■ EXERCISE DIRECTIONS ■
Everything from the line with "25: (234, 69, 19.54)" to the last line of the listing must be retyped exactly, both ends included, with the pictures dropped.

----------------------------------------

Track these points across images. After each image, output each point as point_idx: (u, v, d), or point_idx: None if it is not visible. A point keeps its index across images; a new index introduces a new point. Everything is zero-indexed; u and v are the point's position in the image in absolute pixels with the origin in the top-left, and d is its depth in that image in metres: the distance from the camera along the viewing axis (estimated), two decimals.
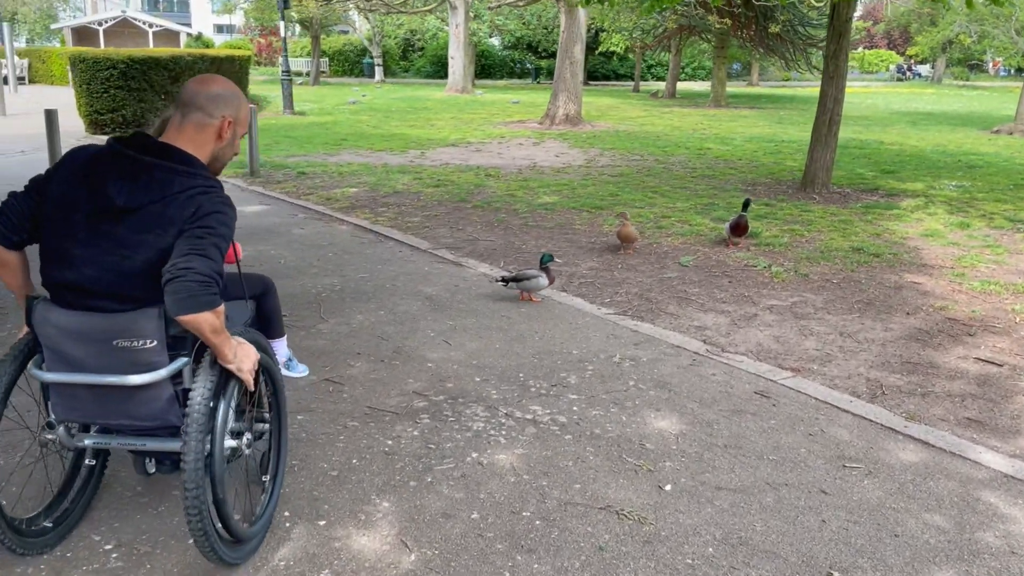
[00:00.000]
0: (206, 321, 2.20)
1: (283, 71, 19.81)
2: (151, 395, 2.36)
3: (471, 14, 33.50)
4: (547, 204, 8.86)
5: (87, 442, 2.55)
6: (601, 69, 46.39)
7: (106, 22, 43.52)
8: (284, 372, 3.36)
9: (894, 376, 4.31)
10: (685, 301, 5.51)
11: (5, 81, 22.01)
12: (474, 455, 3.33)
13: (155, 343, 2.29)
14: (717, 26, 22.41)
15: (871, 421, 3.74)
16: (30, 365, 2.42)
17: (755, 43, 24.46)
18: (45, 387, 2.48)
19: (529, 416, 3.69)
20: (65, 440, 2.52)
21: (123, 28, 43.44)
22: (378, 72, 38.98)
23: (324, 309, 5.14)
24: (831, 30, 9.19)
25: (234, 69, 19.54)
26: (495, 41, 45.91)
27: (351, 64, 45.39)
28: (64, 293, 2.33)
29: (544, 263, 5.38)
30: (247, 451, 2.60)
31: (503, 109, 22.80)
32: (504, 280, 5.39)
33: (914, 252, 6.93)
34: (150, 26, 44.12)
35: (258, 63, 44.32)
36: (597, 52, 32.98)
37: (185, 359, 2.38)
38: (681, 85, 40.88)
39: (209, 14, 59.22)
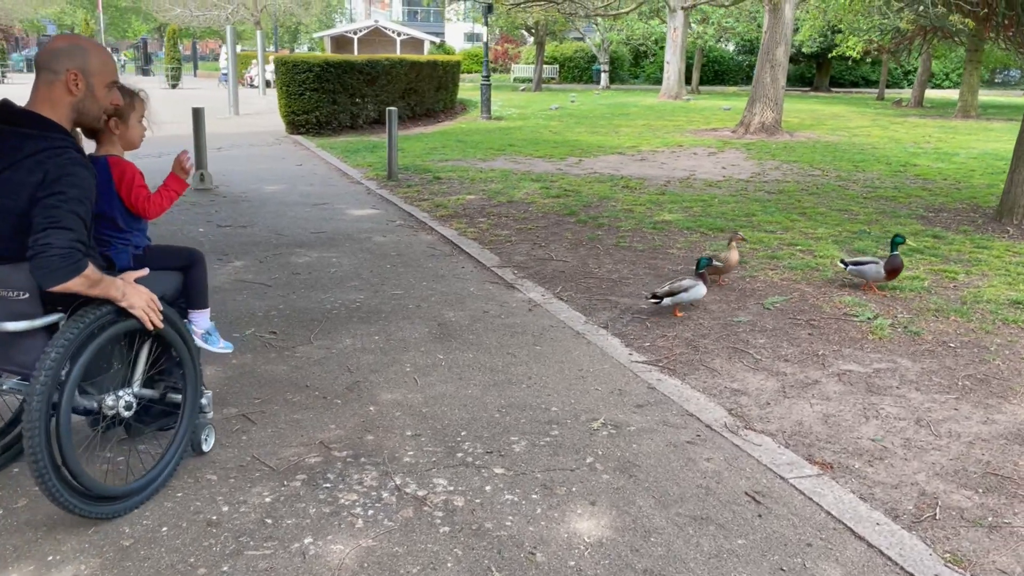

----------------------------------------

■ OUTPUT FOR THIS EXERCISE ■
25: (234, 69, 19.54)
26: (495, 41, 45.91)
27: (351, 64, 45.39)
28: (64, 293, 2.33)
29: (544, 263, 5.38)
30: (247, 451, 2.60)
31: (503, 109, 22.80)
32: (504, 280, 5.39)
33: (914, 252, 6.93)
34: (150, 26, 44.12)
35: (258, 63, 44.32)
36: (597, 52, 32.98)
37: (185, 359, 2.38)
38: (681, 85, 40.88)
39: (209, 14, 59.22)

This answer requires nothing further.